### Short exercise
Format the lines of the rows below as a Markdown table with two columns, No. and Line, numbering each line and skipping blank ones. Leave the pictures out of the answer.

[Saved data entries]
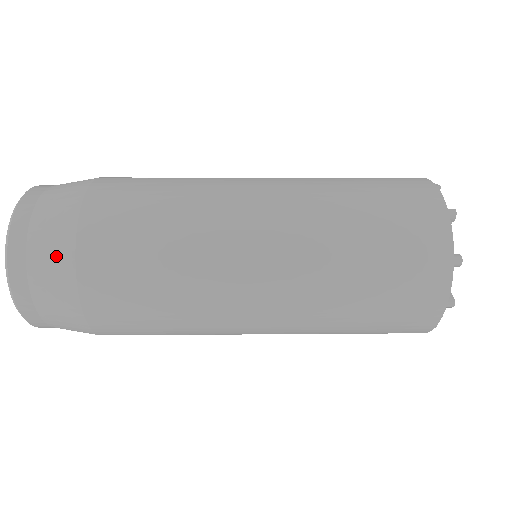
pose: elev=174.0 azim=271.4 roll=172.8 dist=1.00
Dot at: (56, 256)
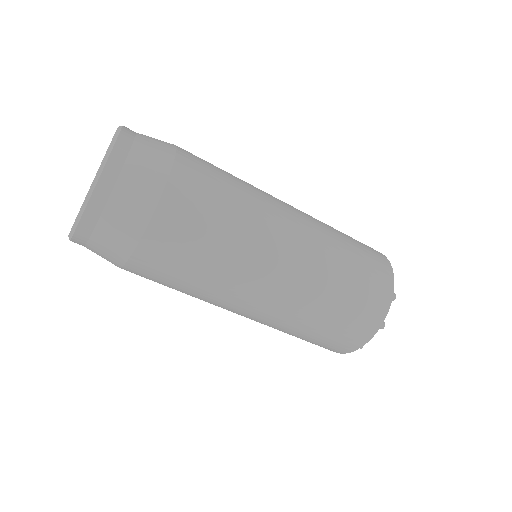
Dot at: (151, 172)
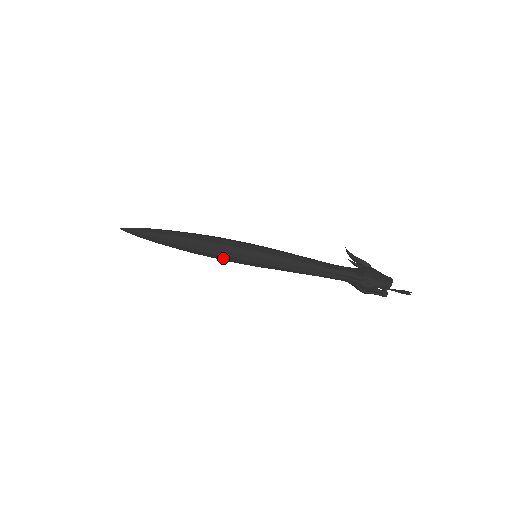
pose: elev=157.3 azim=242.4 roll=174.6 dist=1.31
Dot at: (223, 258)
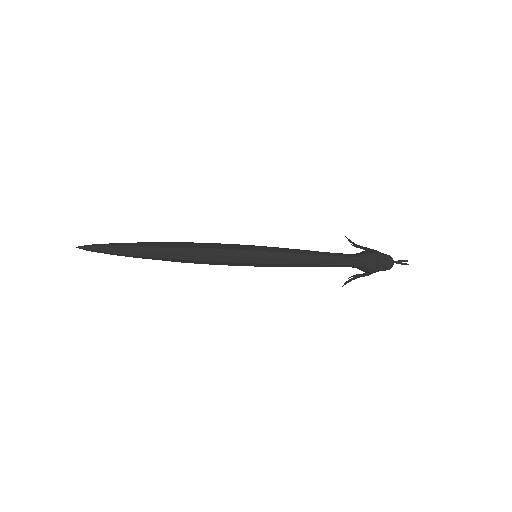
Dot at: occluded
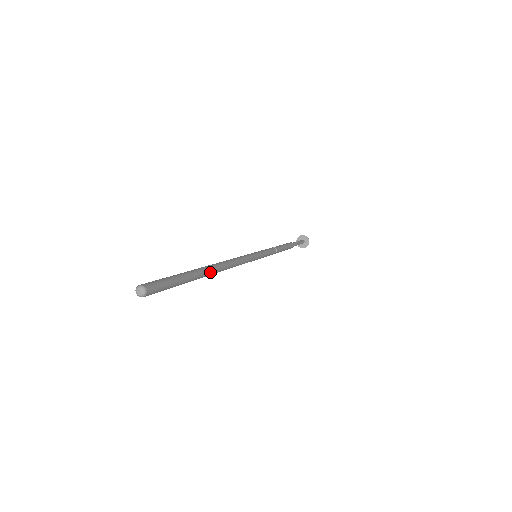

### Final result
| No. | Line |
|---|---|
| 1 | pose: elev=174.0 azim=271.4 roll=172.8 dist=1.00 |
| 2 | Dot at: (56, 256) |
| 3 | Dot at: (151, 172) |
| 4 | pose: elev=157.3 azim=242.4 roll=174.6 dist=1.31 |
| 5 | Dot at: (223, 258) |
| 6 | Dot at: occluded |